Could you introduce to us one or two highlight lots from the sale? 

The first of the three stars of this sale is Zhang Xiaogang’s Bloodline – Big Family: Family No. 2, created in 1993. It is the second earliest work from Zhang Xiaogang’s era-defining Bloodline – Big Family series. With the first work from the series residing in the Tokushima Art Museum, Japan, the present painting is the earliest masterpiece in private hands. 

Zhang Xiaogang, Bloodline - Big Family: Family No. 2 1993, oil on canvas|110 x 130 cm

Masterpiece of Zhang Daqian Previously from the Collection of Tai Jingnong |Zhang Daqian, Lush Mountains in Misty Gleam 1967, splashed ink and colour on gold paper, framed|128.2 x 63.5 cm 

Next is Zhang Daqian’s Lush Mountains in Misty Gleam, a gift dedicated to the parents of a close friend of the artist, notable scholar Tai Jingnong. 

The painting was created in 1967 when Zhang Daqian reached the pinnacle of his splashed-ink-and-colour style. Executed on a large gold paper, Zhang masterfully splashed bold hues onto the paper, flowing freely with only a touch of guidance from the brush, then adding a thick layer of mineral pigment to create a glistening surface. It combines aspects of an abstract approach with traditional ink painting techniques to depict a verdant, steep mountainside, a scene from Tai’s hometown.

Last but not least is the carved celadon-glazed 'Dragon' Vase, Meiping from the Period of Qianlong. It is hard to find something stronger in monochrome porcelain from the Qing dynasty. 

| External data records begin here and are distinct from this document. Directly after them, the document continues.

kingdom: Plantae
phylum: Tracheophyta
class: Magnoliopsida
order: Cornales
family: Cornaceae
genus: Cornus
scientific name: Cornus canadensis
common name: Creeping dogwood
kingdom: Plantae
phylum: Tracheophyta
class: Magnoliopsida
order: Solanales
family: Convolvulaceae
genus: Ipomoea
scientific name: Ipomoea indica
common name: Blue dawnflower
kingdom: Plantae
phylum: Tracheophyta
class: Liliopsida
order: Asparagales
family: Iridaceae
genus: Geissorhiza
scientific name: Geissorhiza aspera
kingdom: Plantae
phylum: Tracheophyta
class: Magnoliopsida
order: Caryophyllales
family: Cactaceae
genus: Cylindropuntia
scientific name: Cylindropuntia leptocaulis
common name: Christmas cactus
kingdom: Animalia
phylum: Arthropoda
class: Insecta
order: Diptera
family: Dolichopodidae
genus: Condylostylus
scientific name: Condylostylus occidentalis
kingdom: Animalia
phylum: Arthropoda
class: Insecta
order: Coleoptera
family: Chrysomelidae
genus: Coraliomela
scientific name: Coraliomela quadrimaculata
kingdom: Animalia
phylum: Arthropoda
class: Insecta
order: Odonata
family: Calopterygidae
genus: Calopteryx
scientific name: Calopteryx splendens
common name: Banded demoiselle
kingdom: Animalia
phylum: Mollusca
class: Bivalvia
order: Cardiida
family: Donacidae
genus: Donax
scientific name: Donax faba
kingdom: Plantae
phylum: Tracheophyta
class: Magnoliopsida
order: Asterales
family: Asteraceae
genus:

A Large and Exceptionally Rare Carved Celadon-Glazed 'Dragon' Vase, Meiping, Seal Mark and Period of Qianlong|35.3 cm 

The design- five dragons, is a symbol of the Emperor. If you look at some of the Meipings we’ve sold in the past, often record-breakers, you don’t see so many monochromes. And as far as we know, in all the major museums, we haven’t tracked down one that is similar. 

The closest example is the Fonthill ‘Dragon’ Jar we sold in 2014 for HK$94.2m which previously belonged to the collection of the Idemitsu Museum of Arts in Tokyo. 

The vase presented this time is something well-known that Sotheby’s Hong Kong sold at auction in 1997. I’ve never had the chance to see it because I joined Sotheby’s in 1999. It was wonderful to have a chance to find and handle it.

Auction details

Auction house: Sotheby’s Hong Kong
Sale: In Confidence: Selected Masterpieces
2020/5/15 -23:

  • Open for bidding.
  • Bidders who place bids between 15 -22 May will be notified if they have been outbid. 
  • Bidders who place bids during the final 24 hours of the auction will not be notified if they have been outbid.

2020/5/23(Hong Kong time 6pm):

  • After the auction closes, the bidder who has placed the highest bid shall be the winning bidder. 
  • Notwithstanding the highest bid submitted, the winning bid price (i.e. the auction hammer price) payable by the winning bidder will be an amount that is one increment above the second highest bid, or the amount of the reserve if there are no other bids. 
  • The winning bidder shall pay the winning bid price plus buyer’s premium.